> _Task_:
Look at the data below and print exactly the lines from its first line through the line with "exposure_s: 1/400"; the pictures stay out of the copy.

> _Records provided_:
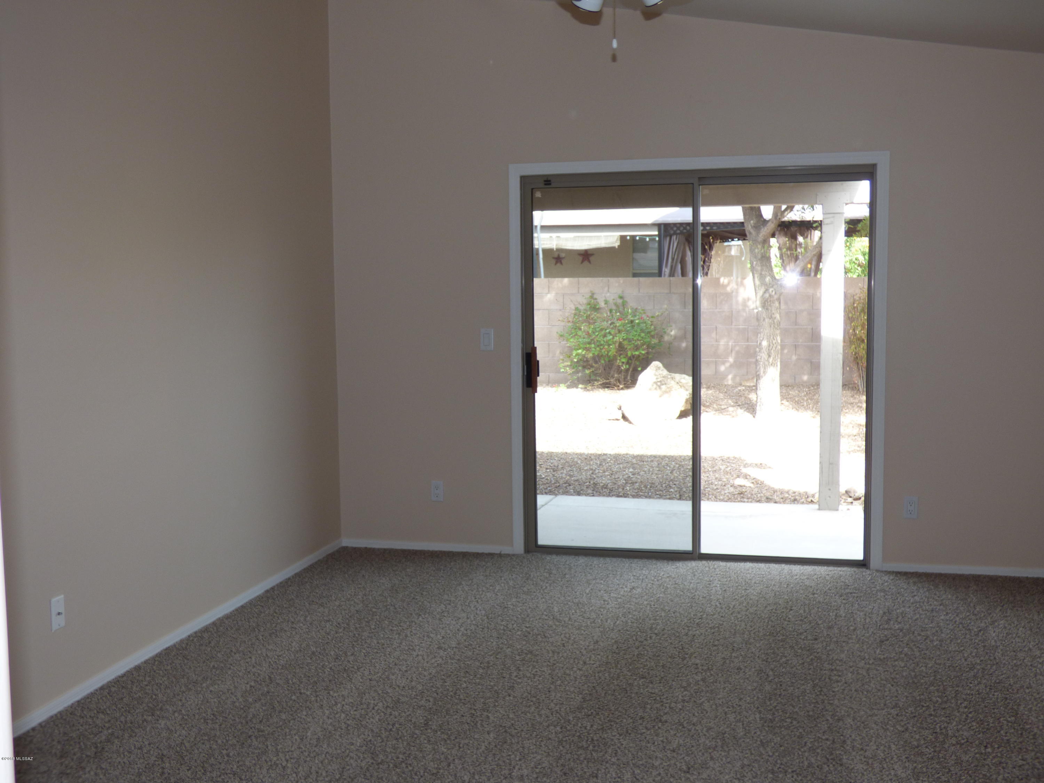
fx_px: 1086
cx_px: 522
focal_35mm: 36
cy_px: 392
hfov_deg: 51.4
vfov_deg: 39.7
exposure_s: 1/60
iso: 100
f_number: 3.5
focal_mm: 6.47
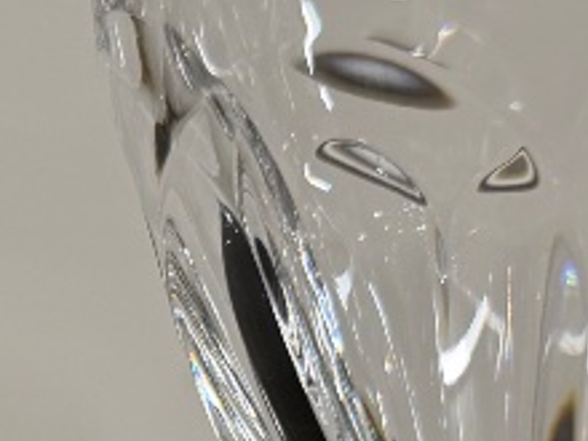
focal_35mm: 131
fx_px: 2225
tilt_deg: -11.7
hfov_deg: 14.5
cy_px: 639
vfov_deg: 10.9
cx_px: -150
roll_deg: +0.7
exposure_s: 1/50
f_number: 1.78
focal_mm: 6.76
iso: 125
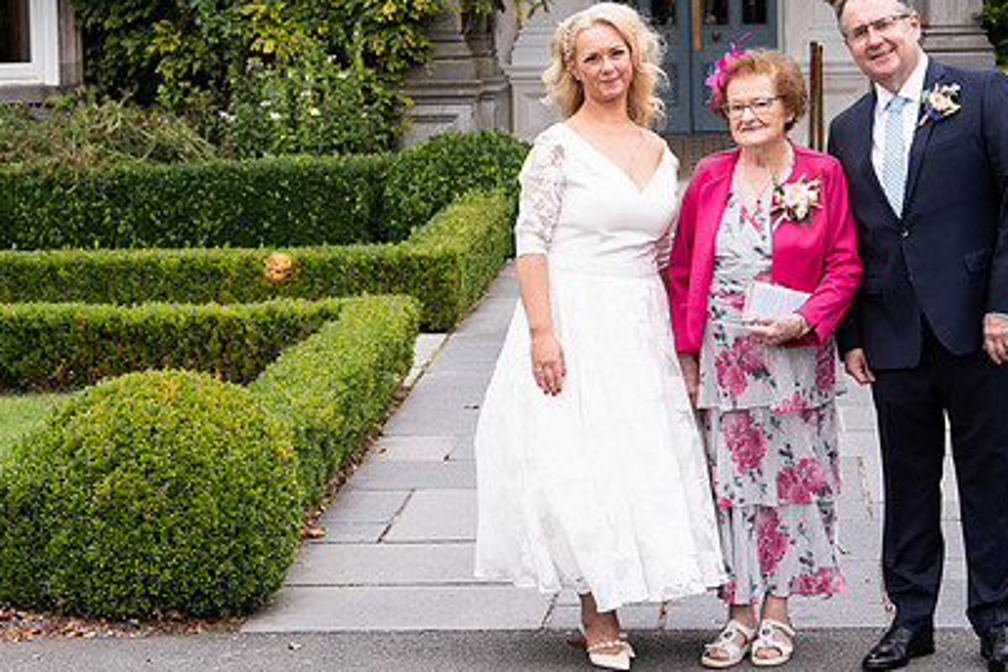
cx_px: 702
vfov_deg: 13.5
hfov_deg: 20.1
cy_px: 212
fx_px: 2828
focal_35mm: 101
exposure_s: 1/200
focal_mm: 70
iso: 200
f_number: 5.6
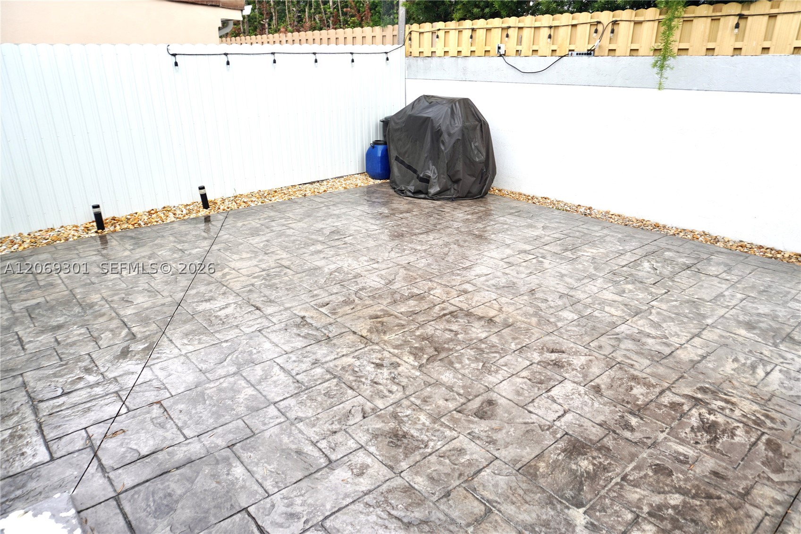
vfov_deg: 53.1
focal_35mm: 24
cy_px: 267
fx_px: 534
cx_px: 400
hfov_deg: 73.7
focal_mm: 16
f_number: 5
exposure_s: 1/60
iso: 100
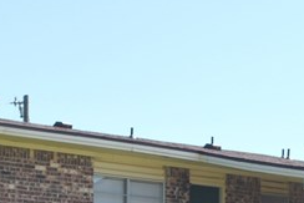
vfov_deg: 5.9
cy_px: 56
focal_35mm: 233
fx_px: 1971
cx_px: 221
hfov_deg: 8.8
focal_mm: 35
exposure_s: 1/250
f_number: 8
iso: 100
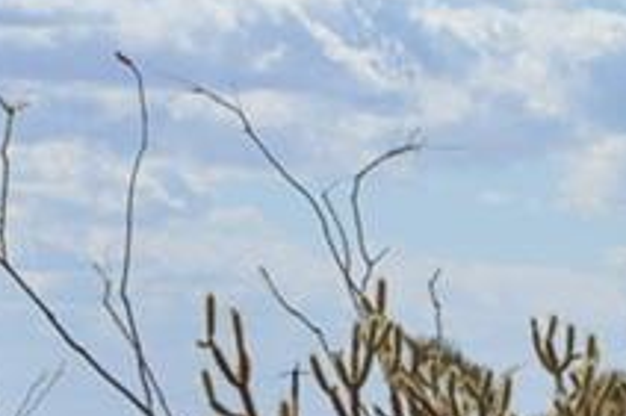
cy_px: 308
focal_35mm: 398
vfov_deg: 3.4
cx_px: 641
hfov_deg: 5.2
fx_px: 6922
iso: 100
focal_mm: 55
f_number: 10
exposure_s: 1/400
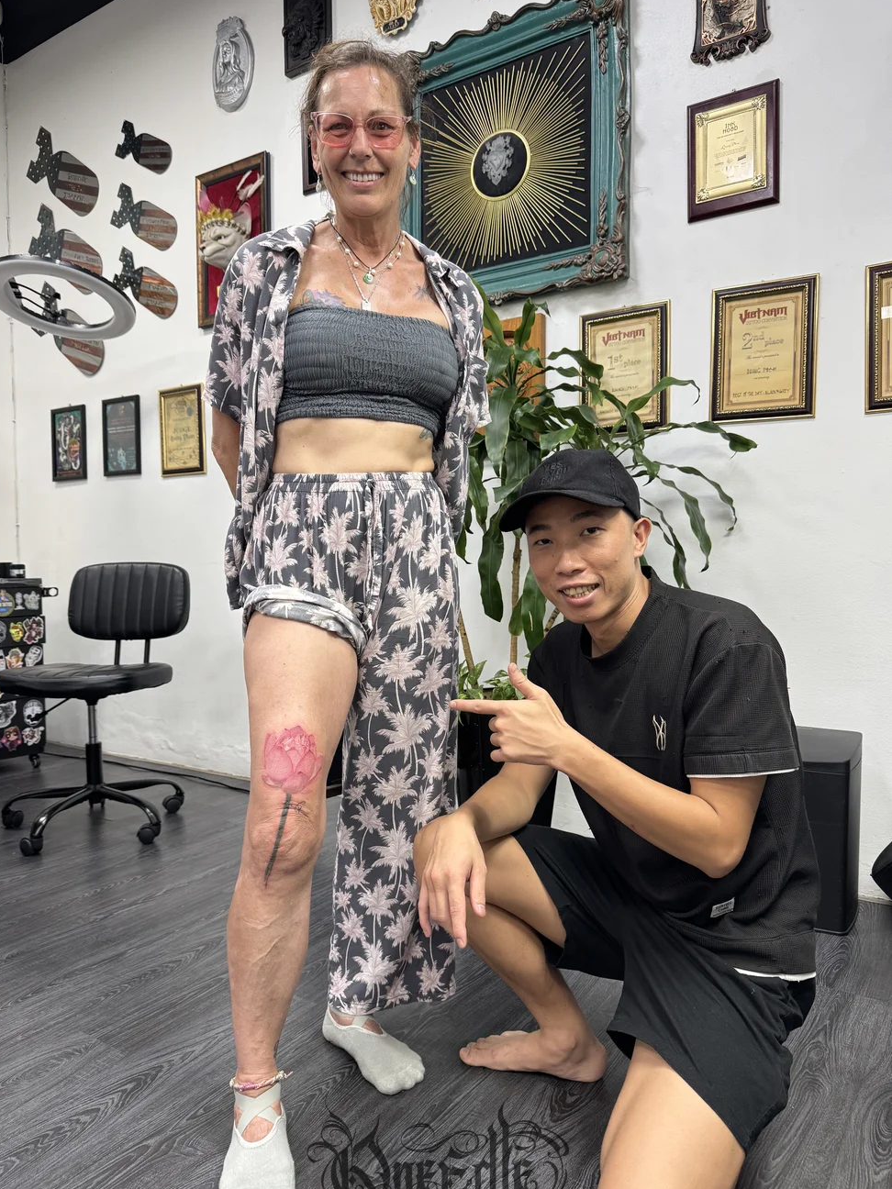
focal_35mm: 25
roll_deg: +1.1
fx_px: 859
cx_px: 429
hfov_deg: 54.9
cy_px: 599
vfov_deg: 69.4
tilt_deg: -3.3
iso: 200
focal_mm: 6.76
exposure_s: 1/89
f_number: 1.78
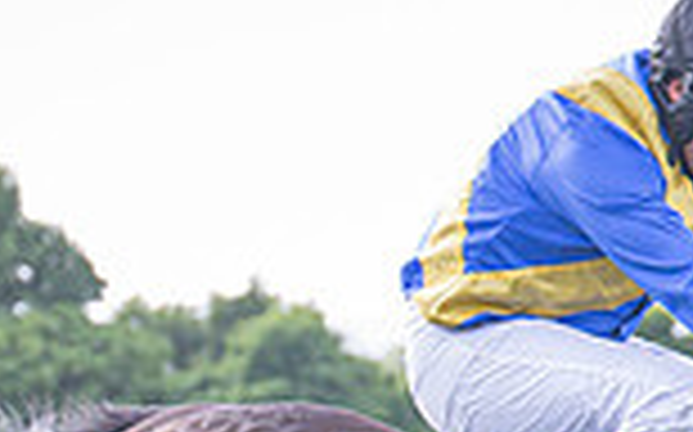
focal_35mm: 514
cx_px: 116
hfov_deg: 4.1
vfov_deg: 2.5
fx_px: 9701
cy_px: 1102
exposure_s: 1/1600
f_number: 2.8
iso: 640
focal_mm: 70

> _The completed task_:
fx_px: 1086
cx_px: 522
focal_35mm: 36
cy_px: 392
hfov_deg: 51.4
vfov_deg: 39.7
exposure_s: 1/60
iso: 100
f_number: 3.5
focal_mm: 6.47
focal_35mm: 131
fx_px: 2225
tilt_deg: -11.7
hfov_deg: 14.5
cy_px: 639
vfov_deg: 10.9
cx_px: -150
roll_deg: +0.7
exposure_s: 1/50
f_number: 1.78
focal_mm: 6.76
iso: 125
cx_px: 702
vfov_deg: 13.5
hfov_deg: 20.1
cy_px: 212
fx_px: 2828
focal_35mm: 101
exposure_s: 1/200
focal_mm: 70
iso: 200
f_number: 5.6
vfov_deg: 53.1
focal_35mm: 24
cy_px: 267
fx_px: 534
cx_px: 400
hfov_deg: 73.7
focal_mm: 16
f_number: 5
exposure_s: 1/60
iso: 100
vfov_deg: 5.9
cy_px: 56
focal_35mm: 233
fx_px: 1971
cx_px: 221
hfov_deg: 8.8
focal_mm: 35
exposure_s: 1/250
f_number: 8
iso: 100
cy_px: 308
focal_35mm: 398
vfov_deg: 3.4
cx_px: 641
hfov_deg: 5.2
fx_px: 6922
iso: 100
focal_mm: 55
f_number: 10
exposure_s: 1/400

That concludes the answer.